Vorgelegter Text:
------------------------------------
Dass es sich nicht nur um ein allmähliches Gewöhnen an die Lernlücken handelt, sondern mit der Unterstützung durch "Aufholen nach Corona" und ähnlich gelagerte Länderinitiativen angeht, zeigen die Rückmeldungen der Eltern. 63 Prozent geben an, von Aufholangeboten an den Schulen ihrer Kinder zu wissen, nur 16 Prozent sind sich sicher, dass es keine gegeben habe. Und zwei Drittel der Eltern berichten, dass ihr Kind vorhandene Angebote genutzt haben – wobei das laut den Kindern und Jugendlichen vor allem Zusatzaufgaben zum Selbstlernen zu Hause waren, Extra-Aufgaben während des Unterrichts, aber auch spezielle Vorbereitungsangebote für Arbeiten und Prüfungen, Förderunterricht und Arbeitsgemeinschaften.

Vielleicht am wichtigsten: 22 Prozent der Schüler und sogar 31 Prozent der Erwachsenen sagen, die Maßnahmen hätten "sehr" geholfen. 64 bzw. 59 Prozent sagen: "etwas". Enorm hohe Werte, wie sich die Kultusminister genau notieren werden, wenn das nächste Mal Vorwürfe kommen, sie hätten das "Aufholen nach Corona"-Geld nicht sinnvoll eingesetzt.

Klar ist allerdings auch: Die guten Umfragezahlen ersetzten keine Vorher-Nachher-Tests, die Bildungsforscher sich gewünscht, aber nicht bekommen hatten, um die Auswirkungen auf die Kompetenzen der Schüler durch das Hilfspaket objektiv messen zu können. Auch bleibt offen, welche zusätzlichen Effekte ein Programm gehabt hätte, das die Gelder nicht weitgehend per Gießkanne auf die Bundesländer und Schulen verteilt, sondern sich stärker auf sozial benachteiligte Kinder konzentriert hätte. Weshalb, vor allem auf Druck der Wissenschaftler, für das geplante "Startchancen"-Programm zwischen Bund und Ländern ein Abweichen vom üblichen Königsteiner Schlüssel diskutiert wird.

Alles zurück auf Anfang?

Neben vielen ermutigenden Ergebnissen hält die Telekom-Umfrage übrigens auch Ernüchterungen bereit. So berichtete ein Drittel der Schüler, dass digitale Medien in ihrem Unterricht genauso selten eingesetzt würden wie vor Corona. 44 Prozent antworteten, dass es nur noch "einige digitale Angebote" an ihren Schulen gebe. Weil das Verlangen nach Normalität so groß war, ist die didaktische Erneuerung trotz besserer technischer Ausstattung vielerorts ausgeblieben?
------------------------------------
Datenauszug:
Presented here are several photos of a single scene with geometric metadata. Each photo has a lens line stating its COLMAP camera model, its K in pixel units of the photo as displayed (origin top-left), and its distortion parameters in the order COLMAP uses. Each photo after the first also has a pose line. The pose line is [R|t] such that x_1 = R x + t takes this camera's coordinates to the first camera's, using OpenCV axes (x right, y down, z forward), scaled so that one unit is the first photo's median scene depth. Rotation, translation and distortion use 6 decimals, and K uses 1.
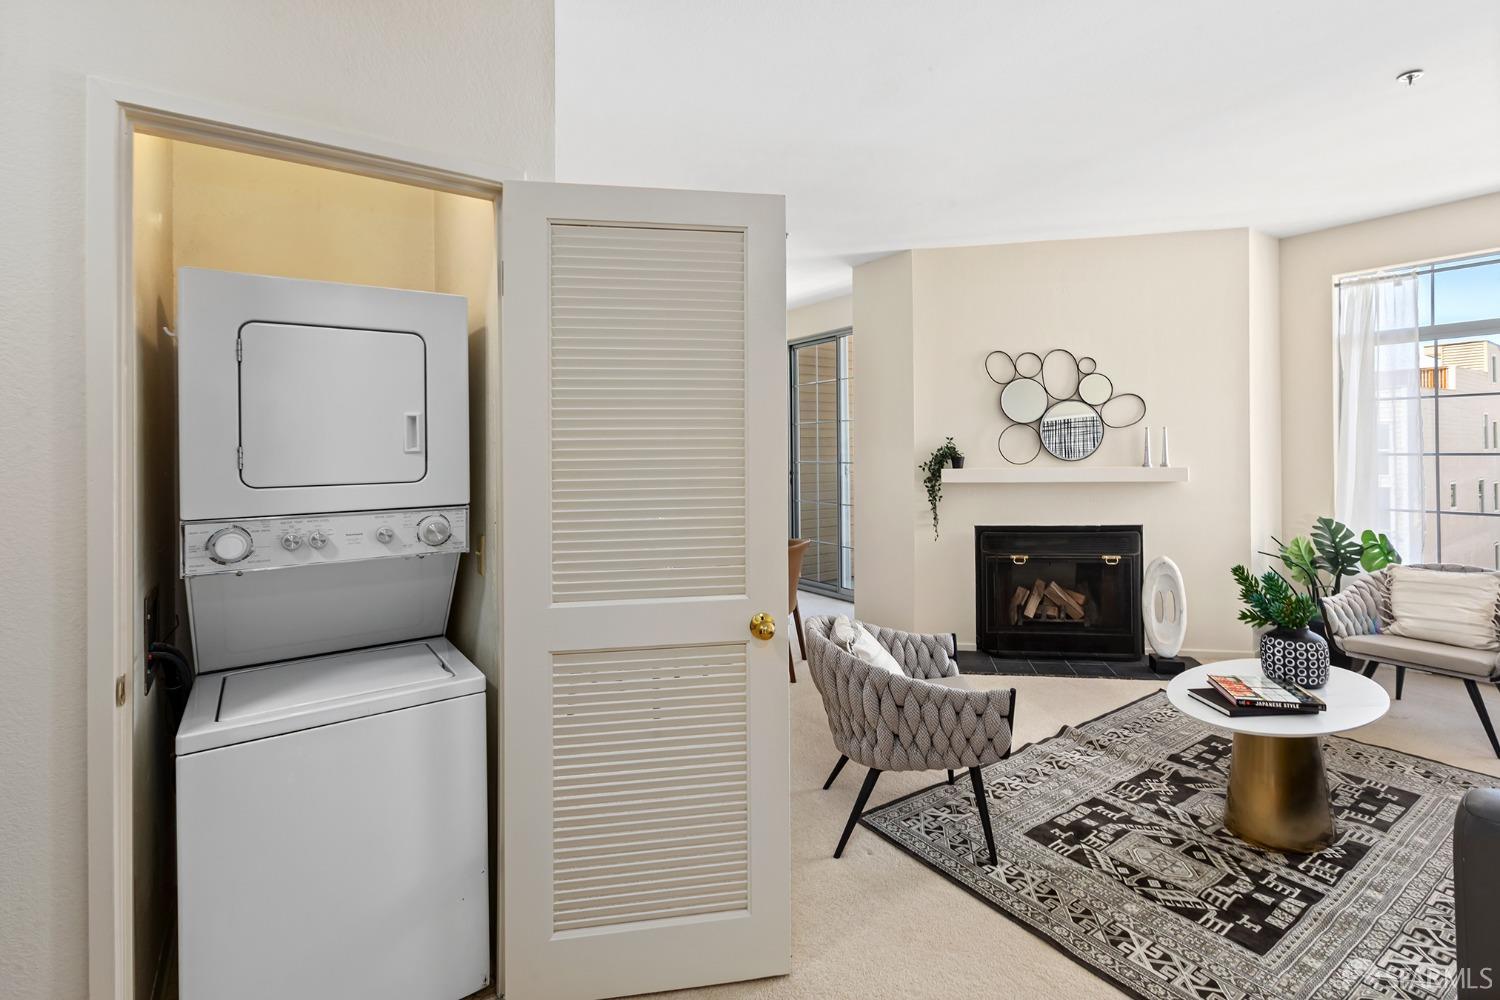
lens RADIAL K [[693.3, 0, 774.5], [0, 693.3, 453.4], [0, 0, 1]] dist [0.015008, -0.003444]
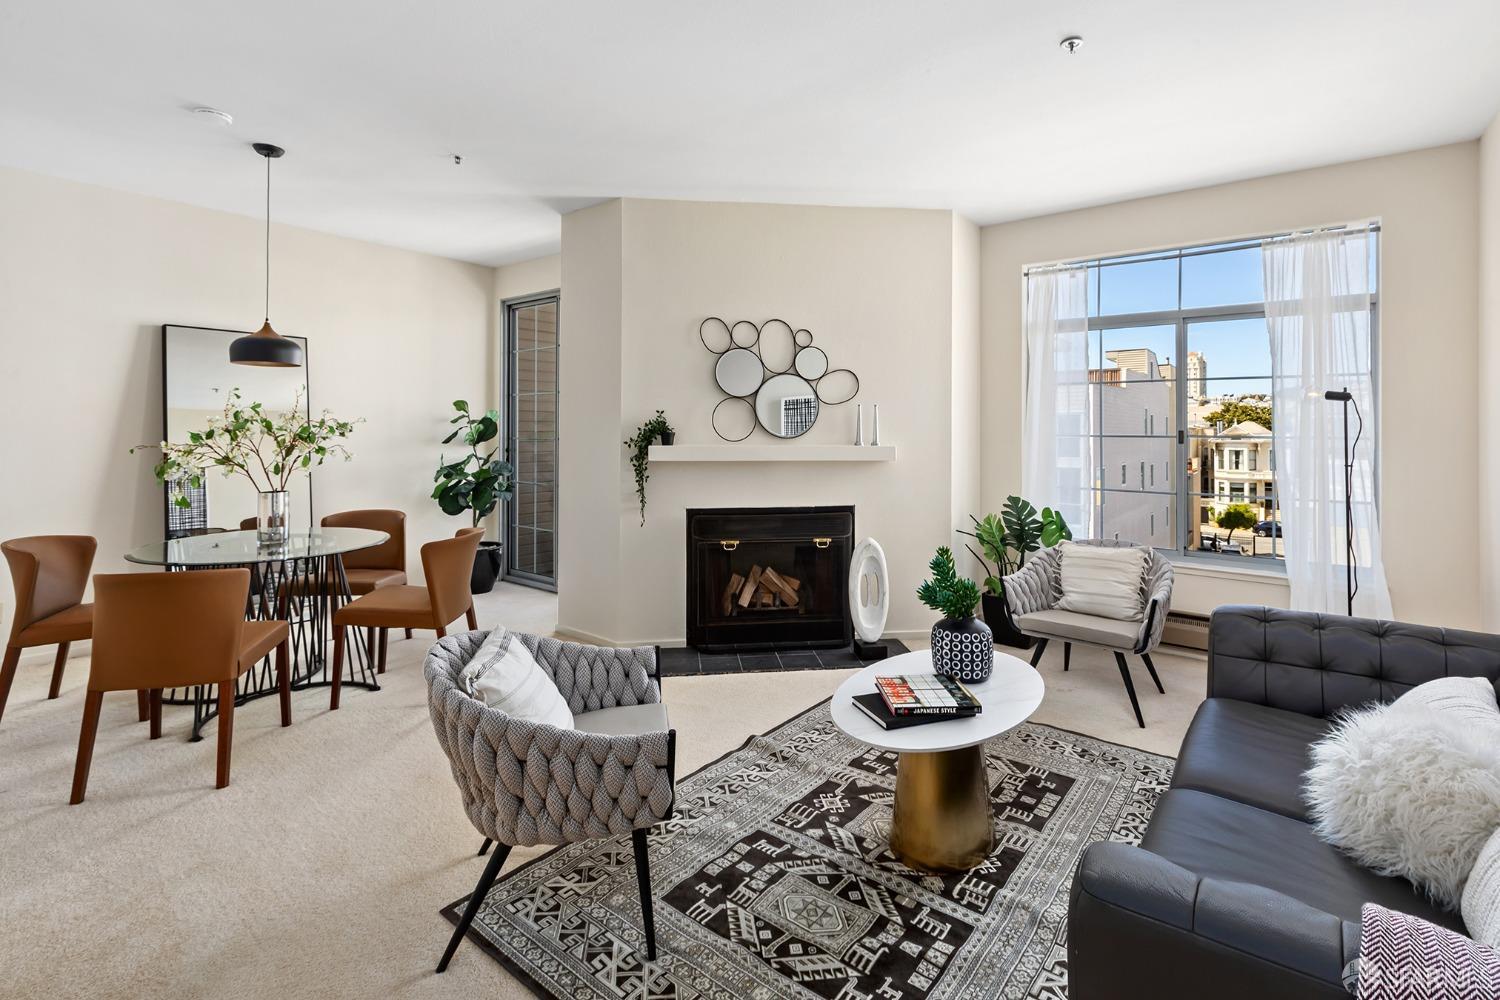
------------------------------------
Nennen Sie anhand des Textes über das Programm „Aufholen nach Corona“ den Anteil der Eltern, die angeben, von Aufholangeboten an den Schulen ihrer Kinder zu wissen.

63 Prozent der Eltern.